In 2020, he lost the state, which could be crucial to determining the winner this year, by a little over 1 per cent.

Because it is one of the seven swing states where neither party has a strong majority, both parties are campaigning heavily there.

Minnesota Governor Tim Walz, the Democrats' vice presidential nominee, campaigned 60 kilometres away from Harrisburg in Lancaster on Wednesday.

Harris campaigned with President Joe Biden in Pennsylvania on Monday and will return to the state on Thursday.

Although the presidential elections are scheduled 61 days away on November 5, in some places in Pennsylvania citizens can begin voting on September 16 under early voting programmes.

Trump and Harris are only five days from their debate – probably the only one between them as both parties jettisoned the usual format of several encounters.

He called the debate host ABC the "worst network" and impugned their fairness.

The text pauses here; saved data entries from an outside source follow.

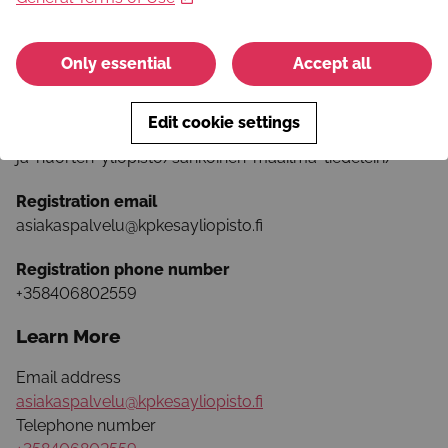
Hinta sisältää tiedeleirin ohjauksen ja opetuksen lisäksi
myös lounaan ja välipalan.
Only essential
Accept all
Registration is required
Registration Link
Edit cookie settings
https://www.kpkesayliopisto.fi/koulutustarjonta/lasten-
ja-nuorten-yliopisto/sahkoinen-maailma-tiedeleiri/
Registration email
asiakaspalvelu@kpkesayliopisto.fi
Registration phone number
+358406802559
Learn More
Email address
asiakaspalvelu@kpkesayliopisto.fi
Telephone number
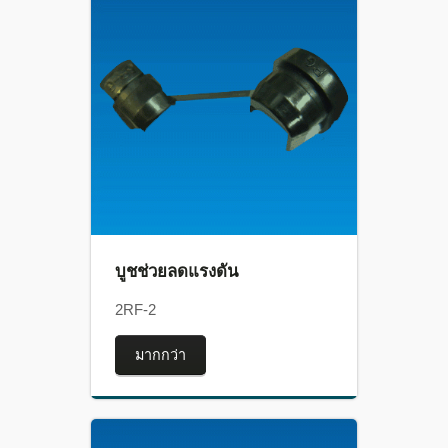
บูชช่วยลดแรงดัน
2RF-2
มากกว่า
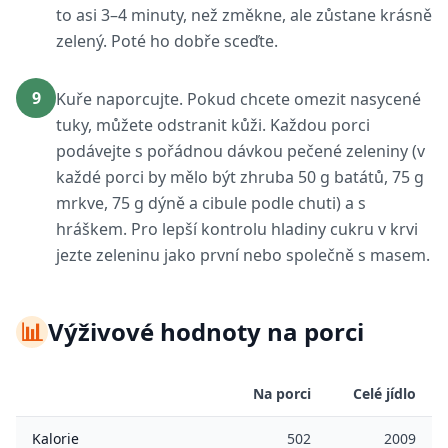
to asi 3–4 minuty, než změkne, ale zůstane krásně
zelený. Poté ho dobře sceďte.
9
Kuře naporcujte. Pokud chcete omezit nasycené
tuky, můžete odstranit kůži. Každou porci
podávejte s pořádnou dávkou pečené zeleniny (v
každé porci by mělo být zhruba 50 g batátů, 75 g
mrkve, 75 g dýně a cibule podle chuti) a s
hráškem. Pro lepší kontrolu hladiny cukru v krvi
jezte zeleninu jako první nebo společně s masem.
📊
Výživové hodnoty na porci
Na porci
Celé jídlo
Kalorie
502
2009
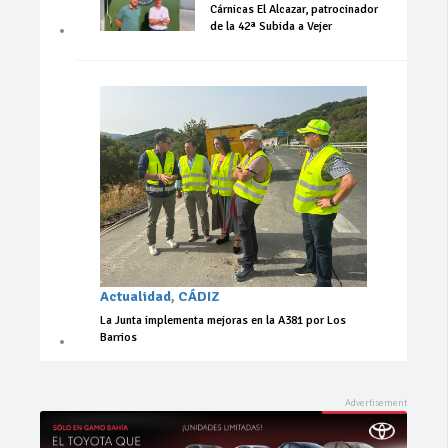
Cárnicas El Alcazar, patrocinador
de la 42ª Subida a Vejer
Actualidad
,
CÁDIZ
La Junta implementa mejoras en la A381 por Los
Barrios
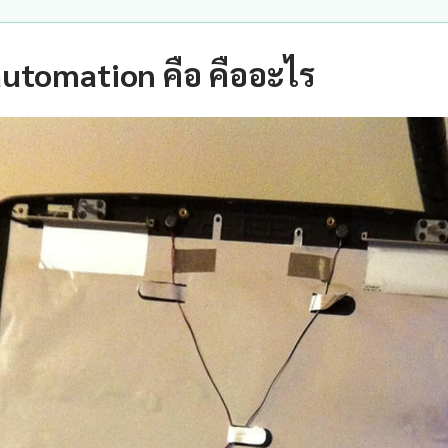
automation คือ คืออะไร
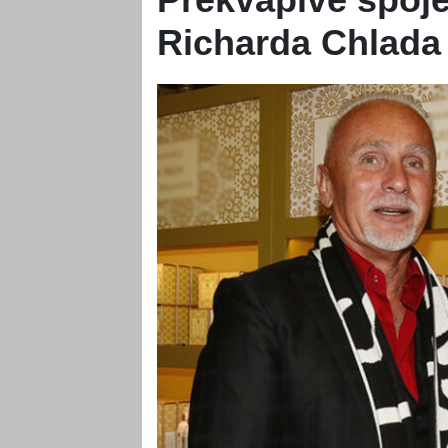
Richarda Chlada 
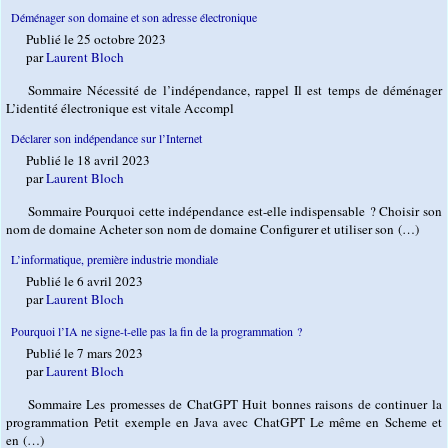
Déménager son domaine et son adresse électronique
Publié le 25 octobre 2023
par
Laurent Bloch
Sommaire Nécessité de l’indépendance, rappel Il est temps de déménager
L’identité électronique est vitale Accompl
Déclarer son indépendance sur l’Internet
Publié le 18 avril 2023
par
Laurent Bloch
Sommaire Pourquoi cette indépendance est-elle indispensable ? Choisir son
nom de domaine Acheter son nom de domaine Configurer et utiliser son (…)
L’informatique, première industrie mondiale
Publié le 6 avril 2023
par
Laurent Bloch
Pourquoi l’IA ne signe-t-elle pas la fin de la programmation ?
Publié le 7 mars 2023
par
Laurent Bloch
Sommaire Les promesses de ChatGPT Huit bonnes raisons de continuer la
programmation Petit exemple en Java avec ChatGPT Le même en Scheme et
en (…)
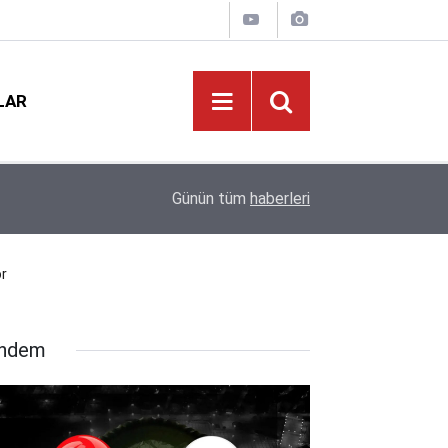
LAR
12:02
Okullarda Şiddetin Kökü Kazınacak: TBMM Çoc
Günün tüm
haberleri
or
ndem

"Her best friend is the head of the network," he said in an apparent reference to Harris and Dana Walden, the co-chair of Disney Entertainment which owns ABC.

Walden is a longtime friend of Harris and a Democratic Party donor.

Most of the town hall was a rerun of Trump's insults against Harris and the litany of her policy reversals on drilling for gas using a method called fracking, which is vital to the state's economy, cutting police budgets, and illegal immigration.